Work task:
Exactly as written, retype the listing below, omitting the pictures.

Data under study:
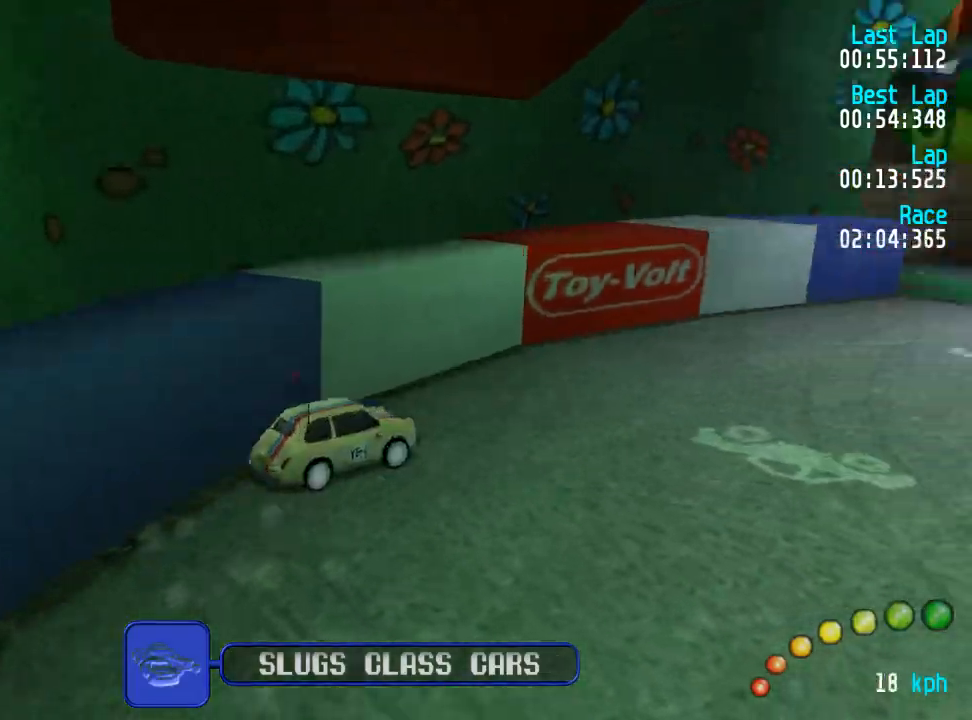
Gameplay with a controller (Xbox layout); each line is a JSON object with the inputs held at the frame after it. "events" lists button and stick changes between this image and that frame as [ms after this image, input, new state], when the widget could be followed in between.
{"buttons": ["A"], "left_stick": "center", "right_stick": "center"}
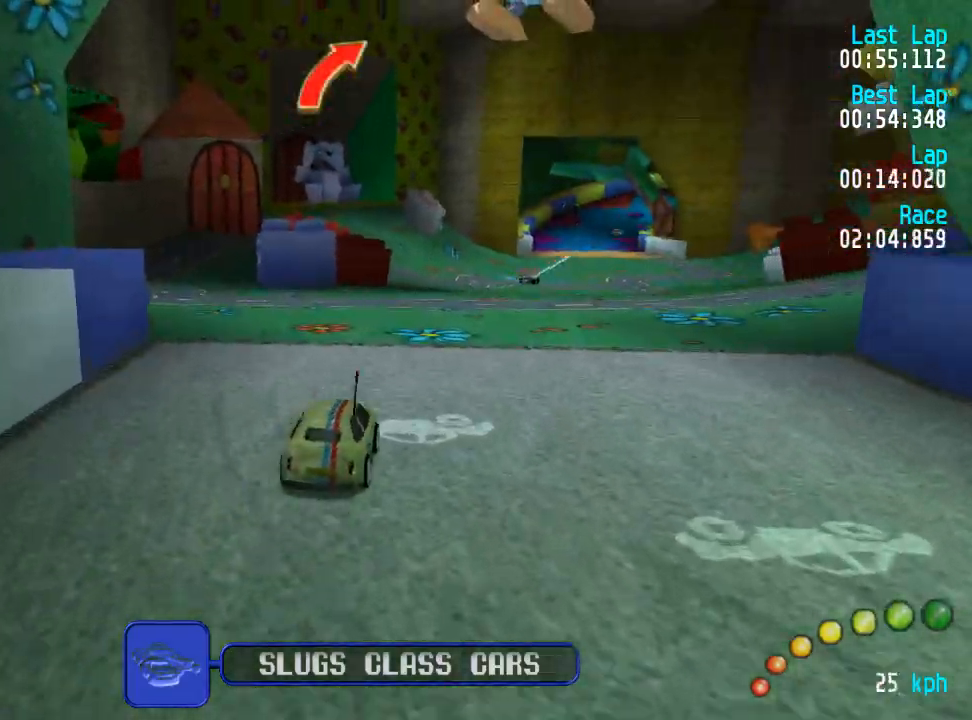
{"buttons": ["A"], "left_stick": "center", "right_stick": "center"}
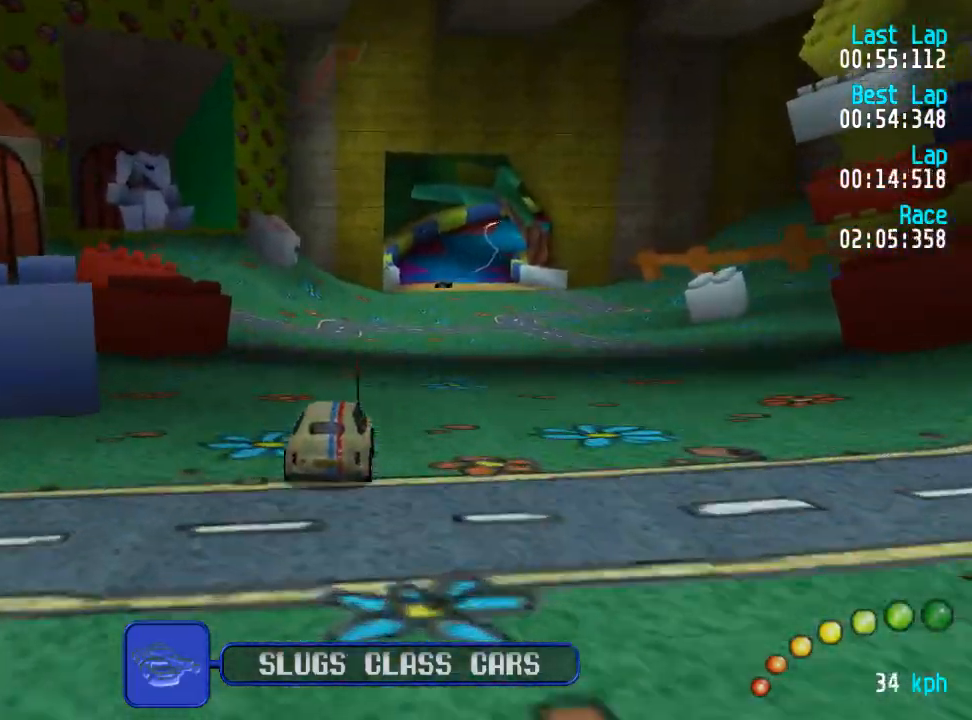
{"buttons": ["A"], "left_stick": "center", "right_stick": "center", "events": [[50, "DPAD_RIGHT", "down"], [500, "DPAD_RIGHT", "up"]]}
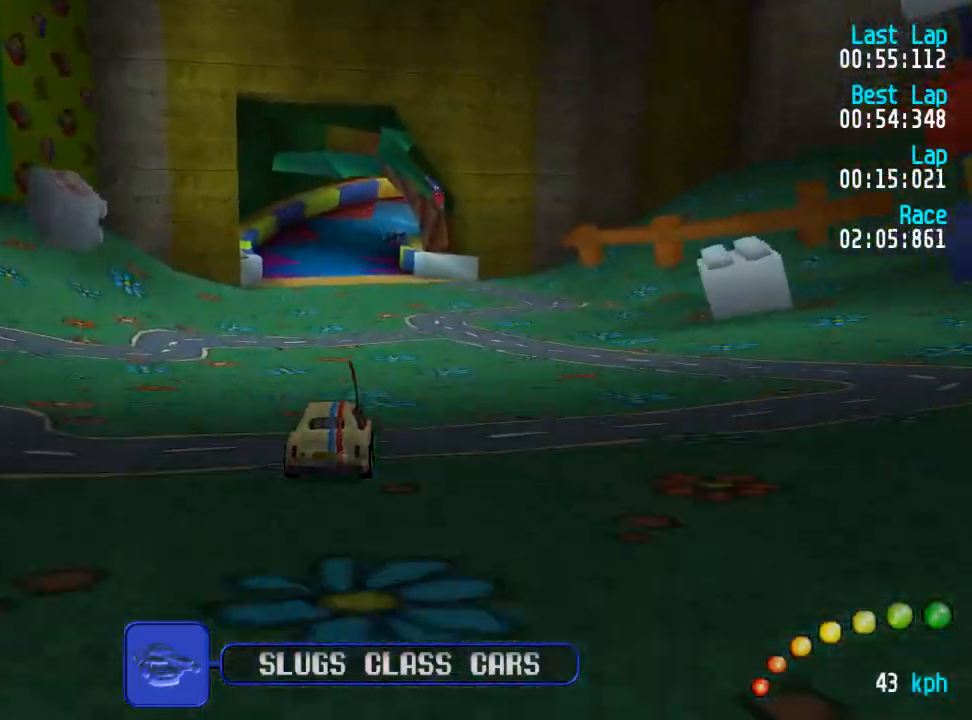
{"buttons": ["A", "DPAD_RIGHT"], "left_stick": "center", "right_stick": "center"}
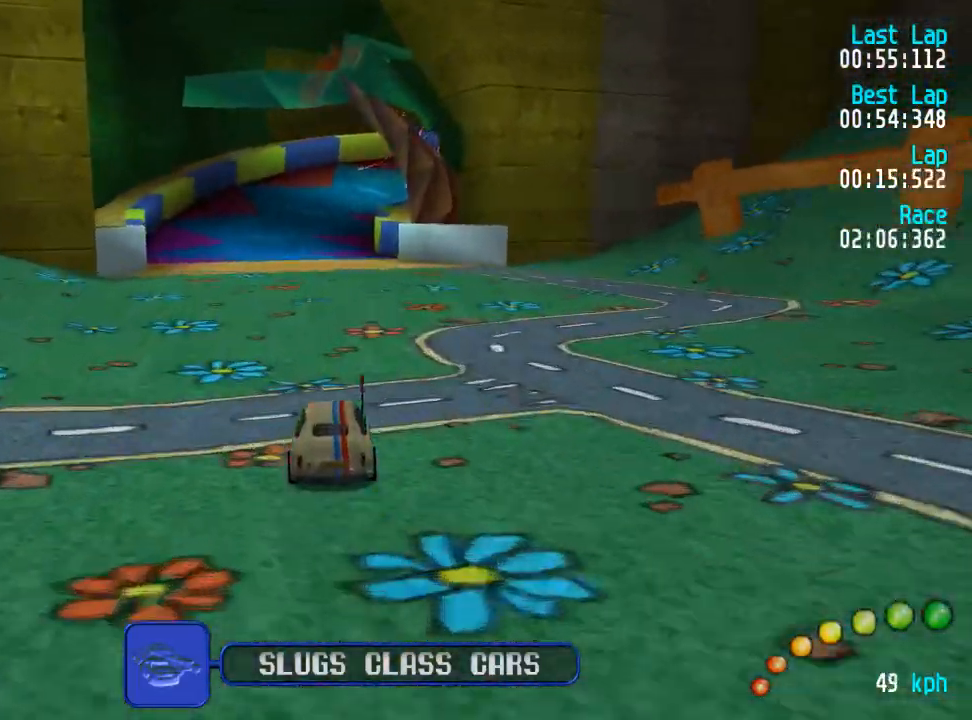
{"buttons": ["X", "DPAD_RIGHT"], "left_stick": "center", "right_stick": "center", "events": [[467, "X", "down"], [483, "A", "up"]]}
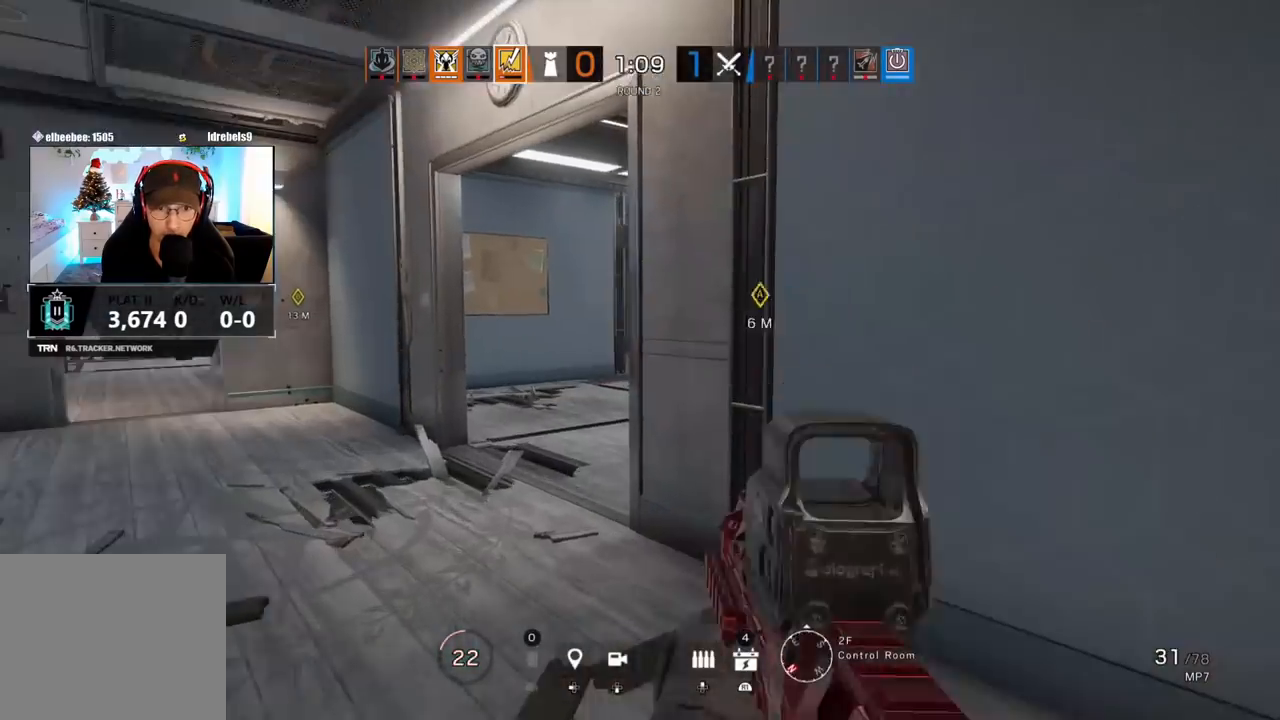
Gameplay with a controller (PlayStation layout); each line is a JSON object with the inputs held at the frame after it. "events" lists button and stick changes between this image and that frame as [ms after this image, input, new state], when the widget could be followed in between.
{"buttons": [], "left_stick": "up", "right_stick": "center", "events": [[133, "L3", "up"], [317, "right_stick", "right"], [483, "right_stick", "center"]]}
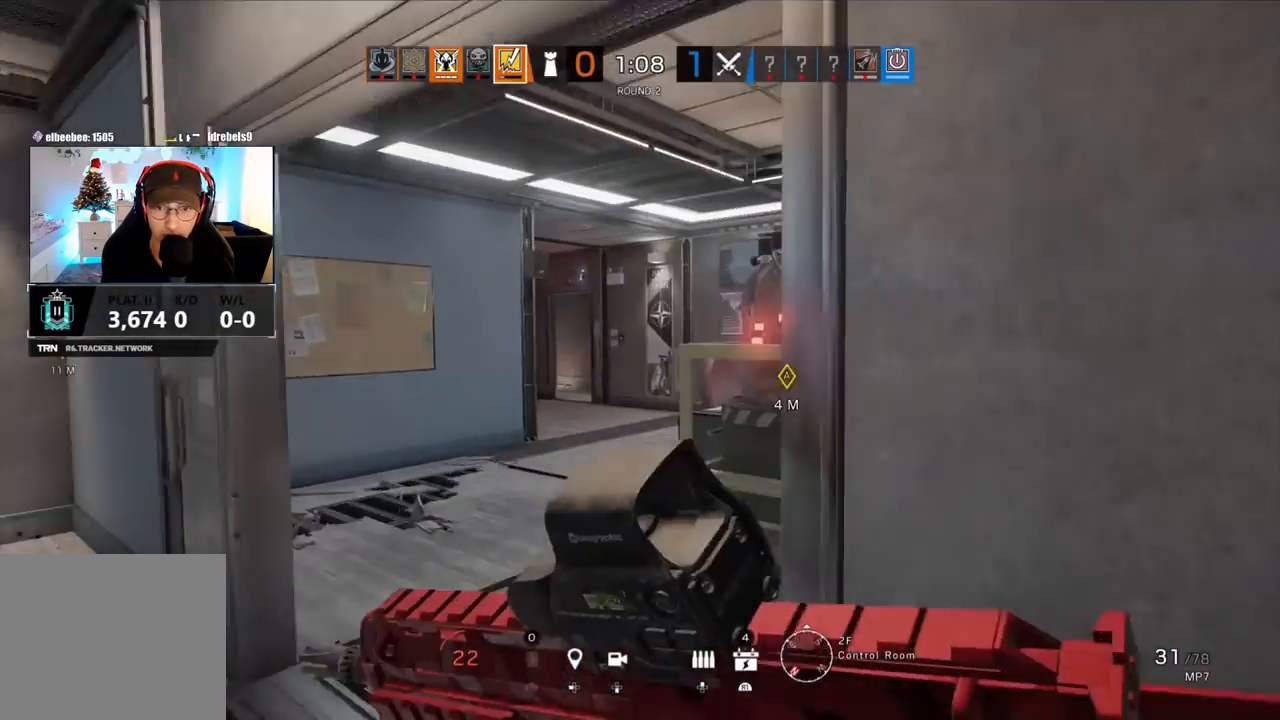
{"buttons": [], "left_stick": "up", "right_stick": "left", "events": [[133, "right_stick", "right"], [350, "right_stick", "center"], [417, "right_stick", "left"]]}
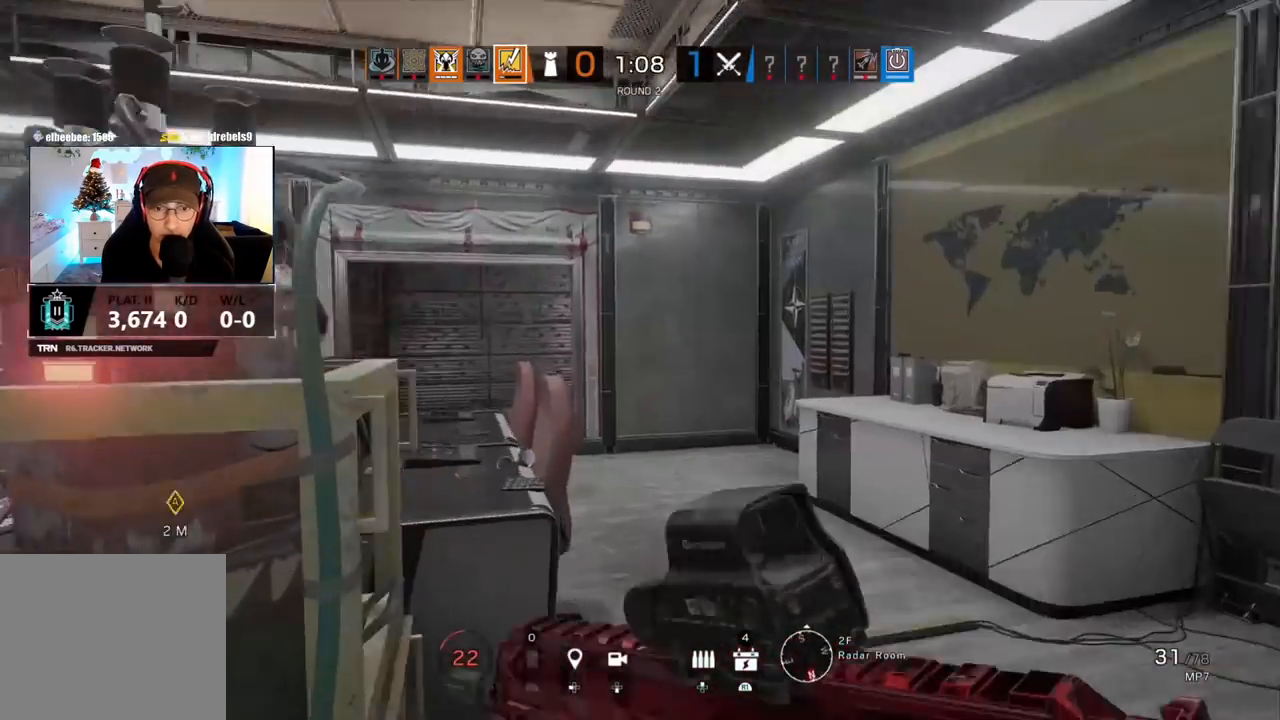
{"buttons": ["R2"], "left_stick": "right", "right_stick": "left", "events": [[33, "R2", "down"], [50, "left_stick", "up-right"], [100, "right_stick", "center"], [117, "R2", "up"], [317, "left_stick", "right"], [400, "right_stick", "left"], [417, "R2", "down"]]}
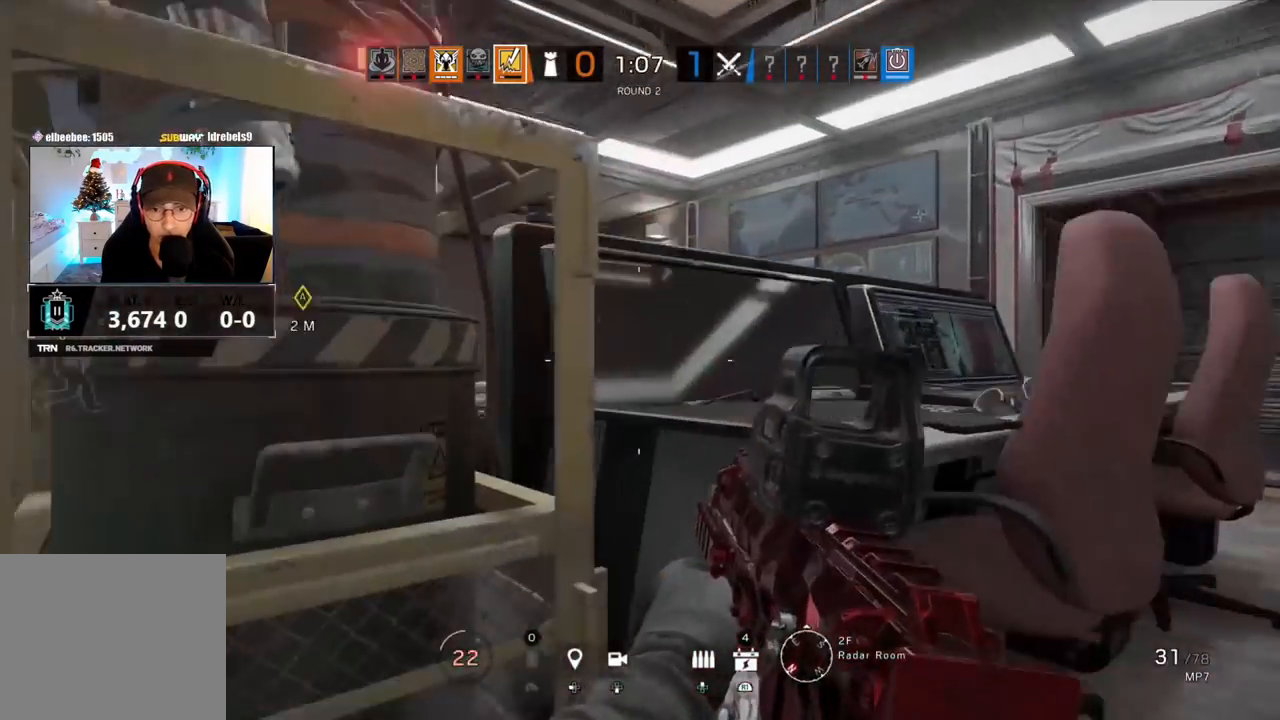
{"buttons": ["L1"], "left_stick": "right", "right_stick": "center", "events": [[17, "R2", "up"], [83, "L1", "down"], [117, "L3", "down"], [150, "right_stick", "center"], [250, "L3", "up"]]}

Final answer:
Gameplay with a controller (Xbox layout); each line is a JSON object with the inputs held at the frame after it. "events" lists button and stick changes between this image and that frame as [ms after this image, input, new state], when the widget could be followed in between.
{"buttons": ["A"], "left_stick": "center", "right_stick": "center"}
{"buttons": ["A"], "left_stick": "center", "right_stick": "center"}
{"buttons": ["A"], "left_stick": "center", "right_stick": "center", "events": [[50, "DPAD_RIGHT", "down"], [500, "DPAD_RIGHT", "up"]]}
{"buttons": ["A", "DPAD_RIGHT"], "left_stick": "center", "right_stick": "center"}
{"buttons": ["X", "DPAD_RIGHT"], "left_stick": "center", "right_stick": "center", "events": [[467, "X", "down"], [483, "A", "up"]]}
Gameplay with a controller (PlayStation layout); each line is a JSON object with the inputs held at the frame after it. "events" lists button and stick changes between this image and that frame as [ms after this image, input, new state], when the widget could be followed in between.
{"buttons": [], "left_stick": "up", "right_stick": "center", "events": [[133, "L3", "up"], [317, "right_stick", "right"], [483, "right_stick", "center"]]}
{"buttons": [], "left_stick": "up", "right_stick": "left", "events": [[133, "right_stick", "right"], [350, "right_stick", "center"], [417, "right_stick", "left"]]}
{"buttons": ["R2"], "left_stick": "right", "right_stick": "left", "events": [[33, "R2", "down"], [50, "left_stick", "up-right"], [100, "right_stick", "center"], [117, "R2", "up"], [317, "left_stick", "right"], [400, "right_stick", "left"], [417, "R2", "down"]]}
{"buttons": ["L1"], "left_stick": "right", "right_stick": "center", "events": [[17, "R2", "up"], [83, "L1", "down"], [117, "L3", "down"], [150, "right_stick", "center"], [250, "L3", "up"]]}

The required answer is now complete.